[[ Supplied data open ]]

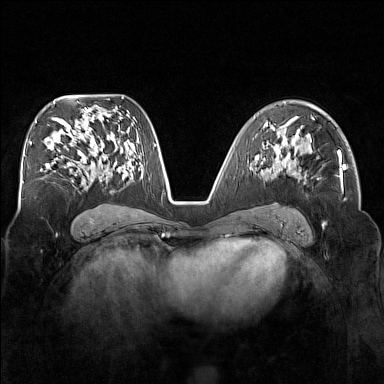
Breast MRI (dynamic contrast-enhanced), one axial slice; position 94 of 160 along the scan axis; dynamic contrast-enhanced series, time point 2 of 7 at this slice position (early post-contrast); 1.5 T; TE 1.8 ms, TR 5 ms; 1 mm slice thickness; 384 × 384 image matrix. Female patient.
Annotated regions visible in this slice (semi-automatically segmented with operator editing):
- enhancing-tissue mask used for the functional tumour volume (all voxels passing the contrast-enhancement thresholds inside the analysis volume; usually the tumour): bounding box <275,136,280,153> (left, top, right, bottom; pixels)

[[ Supplied data closed ]]

The listing above is to be written out again exactly, with its pictures omitted.

● **Answer section**
Breast MRI (dynamic contrast-enhanced), one axial slice; position 94 of 160 along the scan axis; dynamic contrast-enhanced series, time point 2 of 7 at this slice position (early post-contrast); 1.5 T; TE 1.8 ms, TR 5 ms; 1 mm slice thickness; 384 × 384 image matrix. Female patient.
Annotated regions visible in this slice (semi-automatically segmented with operator editing):
- enhancing-tissue mask used for the functional tumour volume (all voxels passing the contrast-enhancement thresholds inside the analysis volume; usually the tumour): bounding box <275,136,280,153> (left, top, right, bottom; pixels)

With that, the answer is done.